Practical token pruning for foundation models in few-shot conversational virtual assistant systems

TL;DR

This work tackles the cost and latency challenges of deploying transformer-based intent classification in enterprise virtual assistants under few-shot learning. It combines contrastive pretraining of sentence embeddings with distillation and introduces a practical, task-agnostic token-pruning strategy that can be applied post-training to reduce inference cost without sacrificing accuracy. The approach demonstrates state-of-the-art few-shot performance against academic baselines, outperforms several commercial VA solutions, and yields meaningful speedups (e.g., 20-34%) when applied to open-source models. The proposed technique offers a scalable, production-friendly path for fast, accurate intent classification in SaaS VA systems.

Abstract

In an enterprise Virtual Assistant (VA) system, intent classification is the crucial component that determines how a user input is handled based on what the user wants. The VA system is expected to be a cost-efficient SaaS service with low training and inference time while achieving high accuracy even with a small number of training samples. We pretrain a transformer-based sentence embedding model with a contrastive learning objective and leverage the embedding of the model as features when training intent classification models. Our approach achieves the state-of-the-art results for few-shot scenarios and performs better than other commercial solutions on popular intent classification benchmarks.
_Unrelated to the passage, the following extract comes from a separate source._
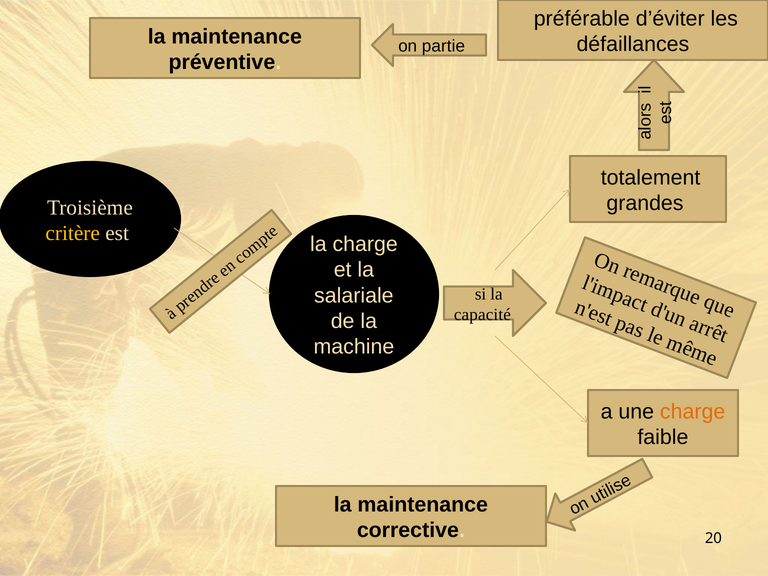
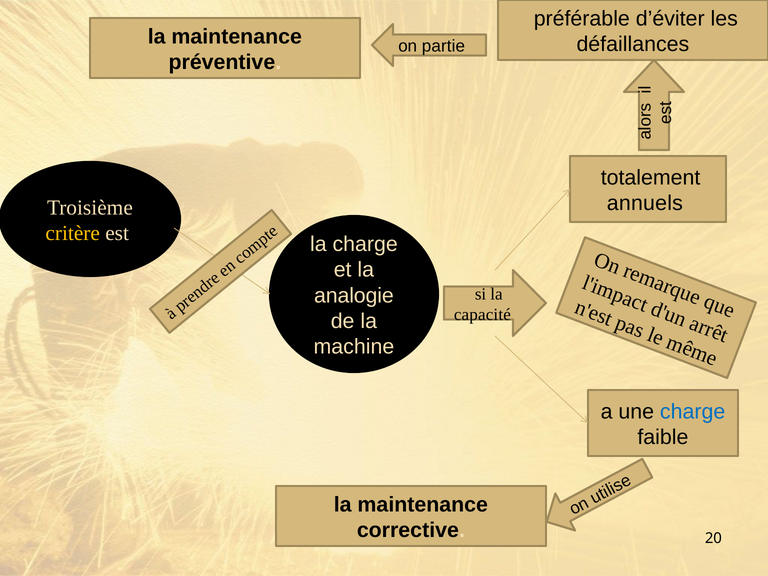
grandes: grandes -> annuels
salariale: salariale -> analogie
charge at (693, 412) colour: orange -> blue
However, generating features via a transformer-based model increases the inference time, especially for longer user inputs, due to the quadratic runtime of the transformer's attention mechanism. On top of model distillation, we introduce a practical multi-task adaptation approach that configures dynamic token pruning without the need for task-specific training for intent classification. We demonstrate that this approach improves the inference speed of popular sentence transformer models without affecting model performance.